-------- Recorded data --------

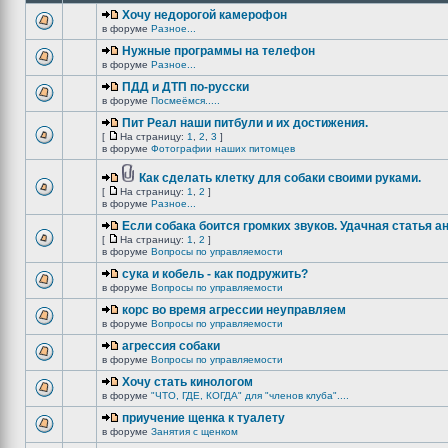
Хочу недорогой камерофон
в форуме
Разное...
Нужные программы на телефон
в форуме
Разное...
ПДД и ДТП по-русски
в форуме
Посмеёмся.....
Пит Реал наши питбули и их достижения.
[
На страницу:
1
,
2
,
3
]
в форуме
Фотографии наших питомцев
Как сделать клетку для собаки своими руками.
[
На страницу:
1
,
2
]
в форуме
Разное...
Если собака боится громких звуков. Удачная статья а
[
На страницу:
1
,
2
]
в форуме
Вопросы по управляемости
сука и кобель - как подружить?
в форуме
Вопросы по управляемости
корс во время агрессии неуправляем
в форуме
Вопросы по управляемости
агрессия собаки
в форуме
Вопросы по управляемости
Хочу стать кинологом
в форуме
"ЧТО, ГДЕ, КОГДА" для "членов клуба"....
приучение щенка к туалету
в форуме
Занятия с щенком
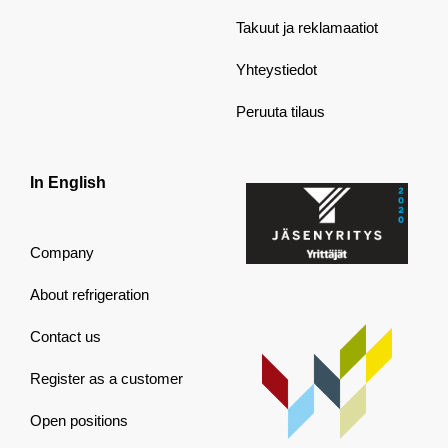
Takuut ja reklamaatiot
Yhteystiedot
Peruuta tilaus
In English
Company
About refrigeration
Contact us
Register as a customer
Open positions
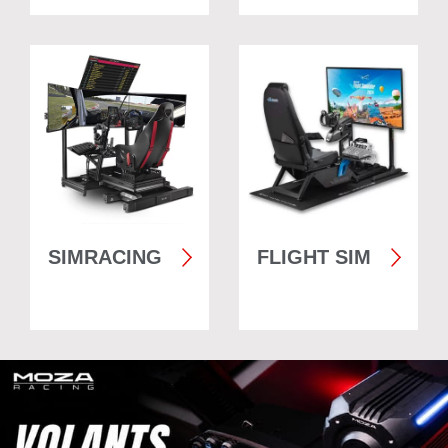
SIMRACING
FLIGHT SIM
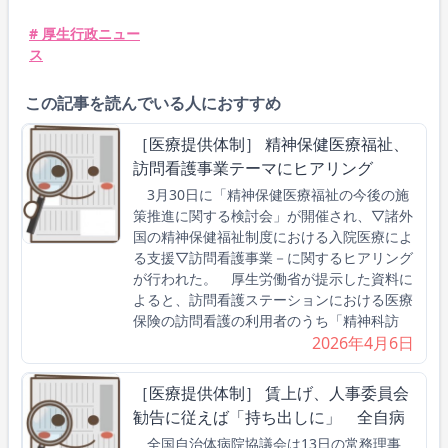
# 厚生行政ニュー
ス
この記事を読んでいる人におすすめ
［医療提供体制］ 精神保健医療福祉、
訪問看護事業テーマにヒアリング
3月30日に「精神保健医療福祉の今後の施
策推進に関する検討会」が開催され、▽諸外
国の精神保健福祉制度における入院医療によ
る支援▽訪問看護事業－に関するヒアリング
が行われた。 厚生労働省が提示した資料に
よると、訪問看護ステーションにおける医療
保険の訪問看護の利用者のうち「精神科訪
2026年4月6日
［医療提供体制］ 賃上げ、人事委員会
勧告に従えば「持ち出しに」 全自病
全国自治体病院協議会は13日の常務理事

--------

What is being asked. Could you turn each line of the material into a Markdown table with the columns No. and Line, numbering the rows and skipping blank lines? Leave the pictures out of the table.

Answer section.
| No. | Line |
|---|---|
| 1 | Хочу недорогой камерофон |
| 2 | в форуме |
| 3 | Разное... |
| 4 | Нужные программы на телефон |
| 5 | в форуме |
| 6 | Разное... |
| 7 | ПДД и ДТП по-русски |
| 8 | в форуме |
| 9 | Посмеёмся..... |
| 10 | Пит Реал наши питбули и их достижения. |
| 11 | [ |
| 12 | На страницу: |
| 13 | 1 |
| 14 | , |
| 15 | 2 |
| 16 | , |
| 17 | 3 |
| 18 | ] |
| 19 | в форуме |
| 20 | Фотографии наших питомцев |
| 21 | Как сделать клетку для собаки своими руками. |
| 22 | [ |
| 23 | На страницу: |
| 24 | 1 |
| 25 | , |
| 26 | 2 |
| 27 | ] |
| 28 | в форуме |
| 29 | Разное... |
| 30 | Если собака боится громких звуков. Удачная статья а |
| 31 | [ |
| 32 | На страницу: |
| 33 | 1 |
| 34 | , |
| 35 | 2 |
| 36 | ] |
| 37 | в форуме |
| 38 | Вопросы по управляемости |
| 39 | сука и кобель - как подружить? |
| 40 | в форуме |
| 41 | Вопросы по управляемости |
| 42 | корс во время агрессии неуправляем |
| 43 | в форуме |
| 44 | Вопросы по управляемости |
| 45 | агрессия собаки |
| 46 | в форуме |
| 47 | Вопросы по управляемости |
| 48 | Хочу стать кинологом |
| 49 | в форуме |
| 50 | "ЧТО, ГДЕ, КОГДА" для "членов клуба".... |
| 51 | приучение щенка к туалету |
| 52 | в форуме |
| 53 | Занятия с щенком |
| 54 | Takuut ja reklamaatiot |
| 55 | Yhteystiedot |
| 56 | Peruuta tilaus |
| 57 | In English |
| 58 | Company |
| 59 | About refrigeration |
| 60 | Contact us |
| 61 | Register as a customer |
| 62 | Open positions |
| 63 | SIMRACING |
| 64 | FLIGHT SIM |
| 65 | # 厚生行政ニュー |
| 66 | ス |
| 67 | この記事を読んでいる人におすすめ |
| 68 | ［医療提供体制］ 精神保健医療福祉、 |
| 69 | 訪問看護事業テーマにヒアリング |
| 70 | 3月30日に「精神保健医療福祉の今後の施 |
| 71 | 策推進に関する検討会」が開催され、▽諸外 |
| 72 | 国の精神保健福祉制度における入院医療によ |
| 73 | る支援▽訪問看護事業－に関するヒアリング |
| 74 | が行われた。 厚生労働省が提示した資料に |
| 75 | よると、訪問看護ステーションにおける医療 |
| 76 | 保険の訪問看護の利用者のうち「精神科訪 |
| 77 | 2026年4月6日 |
| 78 | ［医療提供体制］ 賃上げ、人事委員会 |
| 79 | 勧告に従えば「持ち出しに」 全自病 |
| 80 | 全国自治体病院協議会は13日の常務理事 |